> _Complete the following_:
1: From the text about Jude Michael Mirra's murder, list everything that Jordan mixed into the drink she forced down the boy's throat.
2: Rewrite the text about Jude Michael Mirra's murder from "Media reporting on" to "Jordan had retained.", switching "millionaire" to "wealthy".

> _Text shown_:

Segment Open

Citing “improper” criticisms directed toward those who failed to prevent the Virginia Tech mass shooting, perpetrated by an openly disturbed student, the Court preemptively apologized for Jude Michael Mirra’s murder, stating, “Our system doesn’t work that way. You don’t go arrest somebody because you’re afraid they might do something. Those are made after the fact looking back, and I think we’re dealing with a situation like that here.” [4]

Just under two years later, on February 03, 2010, Ms. Jordan checked into the Peninsula Hotel in Manhattan with Jude, after hours of aimless cab rides throughout New York City. Late at night, while the boy slept, Jordan crushed about 20 Xanax pills and 40 Ambiens into a mixture of vodka and orange juice that she then forced down the 8-year old’s throat while sitting atop him “using enough force to bruise that boy on the face, the nose, the chest,” according to the prosecution. [5]

Media reporting on the case almost universally focused on the superficial narrative: the shocking tragedy of a millionaire mother, desperate and delusional, driven to the most unthinkable act of crime. Ms. Jordan had, some 20 years previous, started a successful home health care service upon which her affluence was built. The recriminations against “somebody in authority”, fearfully predicted by the Wyoming District Court, never manifested. Troublingly, nobody asked, following the murder, why Jordan’s dangerous mental state, so obvious to Law Enforcement untrained in Psychology, could have seemingly escaped the notice of the mental health care professionals whose services Ms. Jordan had retained.

Segment Closed

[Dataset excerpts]
Segment Open

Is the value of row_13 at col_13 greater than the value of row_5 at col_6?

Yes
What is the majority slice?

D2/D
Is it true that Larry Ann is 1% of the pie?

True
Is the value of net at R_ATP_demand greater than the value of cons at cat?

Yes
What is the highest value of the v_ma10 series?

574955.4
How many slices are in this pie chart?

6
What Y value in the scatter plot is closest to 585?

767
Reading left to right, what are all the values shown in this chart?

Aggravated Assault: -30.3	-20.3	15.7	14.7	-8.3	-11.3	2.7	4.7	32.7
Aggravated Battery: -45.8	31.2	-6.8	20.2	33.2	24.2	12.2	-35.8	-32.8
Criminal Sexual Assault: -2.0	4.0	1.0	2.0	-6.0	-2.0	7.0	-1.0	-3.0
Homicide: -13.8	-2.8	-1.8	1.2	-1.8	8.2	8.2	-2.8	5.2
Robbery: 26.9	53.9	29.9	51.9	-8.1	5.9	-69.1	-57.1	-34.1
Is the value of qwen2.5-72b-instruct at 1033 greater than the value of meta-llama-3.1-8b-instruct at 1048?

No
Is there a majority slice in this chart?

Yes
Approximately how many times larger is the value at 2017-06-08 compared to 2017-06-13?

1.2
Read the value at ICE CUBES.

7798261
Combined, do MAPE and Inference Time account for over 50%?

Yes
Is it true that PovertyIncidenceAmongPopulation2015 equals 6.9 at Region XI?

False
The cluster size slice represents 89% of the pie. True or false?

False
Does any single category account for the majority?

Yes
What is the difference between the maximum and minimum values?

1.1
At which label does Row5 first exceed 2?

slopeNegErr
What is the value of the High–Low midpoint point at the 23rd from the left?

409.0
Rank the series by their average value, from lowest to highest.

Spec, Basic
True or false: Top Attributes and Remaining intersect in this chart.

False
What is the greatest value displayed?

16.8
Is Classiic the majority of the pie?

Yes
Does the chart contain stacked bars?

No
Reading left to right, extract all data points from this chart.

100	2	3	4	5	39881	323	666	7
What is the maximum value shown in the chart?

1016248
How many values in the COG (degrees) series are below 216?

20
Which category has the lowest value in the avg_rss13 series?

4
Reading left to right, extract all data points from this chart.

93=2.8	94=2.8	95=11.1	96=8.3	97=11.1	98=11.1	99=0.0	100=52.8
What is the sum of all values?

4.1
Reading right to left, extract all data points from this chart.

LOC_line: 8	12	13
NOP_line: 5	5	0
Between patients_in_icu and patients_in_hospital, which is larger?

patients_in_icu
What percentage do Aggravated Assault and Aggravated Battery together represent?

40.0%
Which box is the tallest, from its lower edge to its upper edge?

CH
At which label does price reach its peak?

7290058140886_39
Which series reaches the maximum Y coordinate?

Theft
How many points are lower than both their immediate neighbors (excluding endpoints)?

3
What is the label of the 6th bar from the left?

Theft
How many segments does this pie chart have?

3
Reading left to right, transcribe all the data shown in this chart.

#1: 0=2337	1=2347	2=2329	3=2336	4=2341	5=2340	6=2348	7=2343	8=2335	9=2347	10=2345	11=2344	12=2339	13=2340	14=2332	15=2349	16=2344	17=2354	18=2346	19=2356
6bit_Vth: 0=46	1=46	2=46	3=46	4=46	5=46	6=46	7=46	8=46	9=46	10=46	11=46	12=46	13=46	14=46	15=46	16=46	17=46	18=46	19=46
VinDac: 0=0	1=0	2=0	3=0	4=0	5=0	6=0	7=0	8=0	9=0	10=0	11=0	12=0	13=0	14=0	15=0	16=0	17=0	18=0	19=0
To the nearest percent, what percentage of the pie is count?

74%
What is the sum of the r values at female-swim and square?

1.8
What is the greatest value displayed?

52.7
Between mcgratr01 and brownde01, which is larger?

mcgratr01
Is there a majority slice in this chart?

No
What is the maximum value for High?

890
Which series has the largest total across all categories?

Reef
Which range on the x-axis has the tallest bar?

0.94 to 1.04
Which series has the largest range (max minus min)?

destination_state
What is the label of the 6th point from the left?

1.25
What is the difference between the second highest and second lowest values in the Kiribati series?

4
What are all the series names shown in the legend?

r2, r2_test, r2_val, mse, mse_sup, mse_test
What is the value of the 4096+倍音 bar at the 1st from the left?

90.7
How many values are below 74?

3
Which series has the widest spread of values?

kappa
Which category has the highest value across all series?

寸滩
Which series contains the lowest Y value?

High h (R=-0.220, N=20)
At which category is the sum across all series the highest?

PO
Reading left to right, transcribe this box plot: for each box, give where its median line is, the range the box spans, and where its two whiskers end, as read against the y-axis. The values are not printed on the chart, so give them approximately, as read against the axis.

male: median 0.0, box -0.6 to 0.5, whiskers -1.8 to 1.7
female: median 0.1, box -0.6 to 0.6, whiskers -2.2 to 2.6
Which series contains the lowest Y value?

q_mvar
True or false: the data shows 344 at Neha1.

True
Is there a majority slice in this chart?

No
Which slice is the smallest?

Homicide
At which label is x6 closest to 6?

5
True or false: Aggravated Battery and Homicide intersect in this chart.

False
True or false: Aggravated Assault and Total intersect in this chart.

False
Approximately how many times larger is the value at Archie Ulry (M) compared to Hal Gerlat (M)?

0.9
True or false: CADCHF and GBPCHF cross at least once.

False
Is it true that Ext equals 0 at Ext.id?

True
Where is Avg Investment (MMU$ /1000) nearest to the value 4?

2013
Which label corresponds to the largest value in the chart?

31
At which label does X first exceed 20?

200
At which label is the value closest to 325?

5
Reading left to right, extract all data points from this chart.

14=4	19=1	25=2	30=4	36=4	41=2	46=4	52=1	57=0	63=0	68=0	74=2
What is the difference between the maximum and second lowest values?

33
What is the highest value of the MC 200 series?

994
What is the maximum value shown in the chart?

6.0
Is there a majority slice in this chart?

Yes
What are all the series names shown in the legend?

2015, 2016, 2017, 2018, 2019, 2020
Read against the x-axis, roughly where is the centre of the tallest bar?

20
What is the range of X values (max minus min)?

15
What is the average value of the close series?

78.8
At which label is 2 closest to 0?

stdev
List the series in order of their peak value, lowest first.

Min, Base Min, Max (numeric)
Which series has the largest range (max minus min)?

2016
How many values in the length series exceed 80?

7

Segment Closed

> _Per-task answers_:
1:
- About 20 Xanax pills
- 40 Ambiens
- Vodka
- Orange juice

2:
Media reporting on the case almost universally focused on the superficial narrative: the shocking tragedy of a wealthy mother, desperate and delusional, driven to the most unthinkable act of crime. Ms. Jordan had, some 20 years previous, started a successful home health care service upon which her affluence was built. The recriminations against “somebody in authority”, fearfully predicted by the Wyoming District Court, never manifested. Troublingly, nobody asked, following the murder, why Jordan’s dangerous mental state, so obvious to Law Enforcement untrained in Psychology, could have seemingly escaped the notice of the mental health care professionals whose services Ms. Jordan had retained.